Making a Complete Surrender
EXPERIENCE NUMBER 25
From the time of my conversion in early life I longed to be useful in helping others to find the way of salvation. But my inability and lack of talent was an apparent barrier, and caused me to almost despair of ever being able to accomplish the desire of my heart.
Though I felt that I was a Christian, yet I had a longing in my soul for a closer walk with God. There were times when I had spiritual struggles within and without, and I did not know how to be an "overcomer," as mentioned in the Bible.
A few years later, while living in Ohio, I was awakened to the fact that the Lord had promised the gift of the Holy Spirit to his believing children and that it was my privilege to obtain that experience wherein I could enjoy that "great grace" which was upon them all who were assembled at one place after Pentecost. My heart yearned for the experience that the people of those apostolic days enjoyed; and as I read about how willing the Lord was to "give the Holy Ghost to them that believe," and read that we were promised the "Comforter," who would abide in our hearts, I decided to have the experience.
My religious instructors gave me no encouragement; for they had not attained to such an experience themselves and did not think it attainable in this life. But undaunted, and determined to have relief for my burdened soul, I sought the Lord earnestly to reveal to me the secret of obtaining that abundant grace which I was convinced was within my reach if I could only learn how to obtain it.
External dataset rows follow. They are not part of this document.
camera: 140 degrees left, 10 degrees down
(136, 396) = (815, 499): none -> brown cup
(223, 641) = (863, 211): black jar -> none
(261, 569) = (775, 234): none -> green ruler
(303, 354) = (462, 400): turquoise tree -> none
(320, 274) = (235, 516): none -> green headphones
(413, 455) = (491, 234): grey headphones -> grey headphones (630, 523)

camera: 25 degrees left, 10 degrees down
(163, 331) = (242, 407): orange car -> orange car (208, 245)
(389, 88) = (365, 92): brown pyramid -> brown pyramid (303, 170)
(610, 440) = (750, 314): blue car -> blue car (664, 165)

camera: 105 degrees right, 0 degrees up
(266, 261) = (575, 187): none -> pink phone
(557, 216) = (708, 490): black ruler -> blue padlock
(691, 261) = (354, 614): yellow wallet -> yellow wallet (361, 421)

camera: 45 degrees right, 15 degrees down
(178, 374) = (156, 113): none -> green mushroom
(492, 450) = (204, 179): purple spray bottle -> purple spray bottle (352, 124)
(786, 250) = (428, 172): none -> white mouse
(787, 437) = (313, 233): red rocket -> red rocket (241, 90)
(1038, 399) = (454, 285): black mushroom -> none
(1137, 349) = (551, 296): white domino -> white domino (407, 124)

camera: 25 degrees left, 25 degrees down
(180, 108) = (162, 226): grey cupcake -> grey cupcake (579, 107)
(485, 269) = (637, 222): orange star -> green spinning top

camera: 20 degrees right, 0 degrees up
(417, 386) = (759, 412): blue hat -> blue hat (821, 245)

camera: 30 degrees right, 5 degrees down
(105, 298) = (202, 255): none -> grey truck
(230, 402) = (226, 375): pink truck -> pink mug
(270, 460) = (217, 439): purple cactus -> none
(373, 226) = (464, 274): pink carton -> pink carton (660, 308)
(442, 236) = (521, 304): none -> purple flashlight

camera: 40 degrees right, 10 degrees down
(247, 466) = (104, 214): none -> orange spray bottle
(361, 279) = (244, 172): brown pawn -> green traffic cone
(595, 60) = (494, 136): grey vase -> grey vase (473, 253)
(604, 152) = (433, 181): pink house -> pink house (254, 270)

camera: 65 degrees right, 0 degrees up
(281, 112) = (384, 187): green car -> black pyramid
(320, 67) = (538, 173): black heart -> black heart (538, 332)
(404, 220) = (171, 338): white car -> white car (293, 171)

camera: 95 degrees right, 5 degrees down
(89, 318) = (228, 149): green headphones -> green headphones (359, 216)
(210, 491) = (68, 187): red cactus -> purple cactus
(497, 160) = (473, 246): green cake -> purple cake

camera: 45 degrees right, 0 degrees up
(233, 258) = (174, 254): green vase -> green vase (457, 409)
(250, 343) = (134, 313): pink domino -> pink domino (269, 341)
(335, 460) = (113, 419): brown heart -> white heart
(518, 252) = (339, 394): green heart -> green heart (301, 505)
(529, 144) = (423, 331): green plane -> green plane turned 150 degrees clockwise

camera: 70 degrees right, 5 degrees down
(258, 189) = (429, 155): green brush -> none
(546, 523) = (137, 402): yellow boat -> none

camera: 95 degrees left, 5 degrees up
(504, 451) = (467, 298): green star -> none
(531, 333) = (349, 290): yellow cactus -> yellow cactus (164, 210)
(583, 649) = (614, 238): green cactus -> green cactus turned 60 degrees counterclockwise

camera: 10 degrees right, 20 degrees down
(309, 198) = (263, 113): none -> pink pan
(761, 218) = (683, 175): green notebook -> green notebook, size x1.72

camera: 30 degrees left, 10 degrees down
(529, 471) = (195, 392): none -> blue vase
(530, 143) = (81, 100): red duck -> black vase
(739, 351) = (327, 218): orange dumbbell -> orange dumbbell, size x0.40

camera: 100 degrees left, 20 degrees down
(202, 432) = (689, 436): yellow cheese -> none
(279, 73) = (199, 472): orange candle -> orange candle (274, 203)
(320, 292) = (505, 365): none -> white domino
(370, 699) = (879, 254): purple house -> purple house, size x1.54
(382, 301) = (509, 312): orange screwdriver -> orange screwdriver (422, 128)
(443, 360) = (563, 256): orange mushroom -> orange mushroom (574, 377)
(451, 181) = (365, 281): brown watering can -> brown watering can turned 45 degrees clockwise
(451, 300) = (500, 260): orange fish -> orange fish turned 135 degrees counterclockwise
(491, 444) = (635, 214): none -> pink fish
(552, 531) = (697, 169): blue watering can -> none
The time came when my prayers were answered, and I was enabled to make a complete consecration to the will of God. But before reaching that point, I many times fell upon my knees or prostrated myself before the Lord in earnest supplication for that grace. In the meantime I met others who had received it, and I realized more than ever that what they possessed was just the thing for which I had been seeking. There were yet two points that seemed to hinder me in my final efforts. My desire was to have such an outpouring of the Spirit as would cause me to leap and shout the same as some others did when they received the Holy Spirit. The second was that there was one thing which I had not fully yielded to the will of God. Regarding that thing I made a conditional surrender—that if God would give me the experience and then show me that I held a wrong attitude, I would then yield the point. I thought the Lord ought to accept my consecration and give me the experience I had so long sought. But he would not do so.
I began to submit myself to the Lord more fully, and he more clearly opened my understanding to his Word and more definitely shed rays of light upon my pathway concerning the point in question; then came the words of Jesus, "Walk in the light while ye have the light, lest ye go into darkness." My duty was now as clear to me as the morning sun. There was no rebellion in my heart, the surrender was complete, and I could with confidence say that my consecration reached the will of God on every point, regarding all the things I could call to my mind and also everything that might present itself in the future. There was no doubt concerning my having made what we sometimes call a Bible consecration.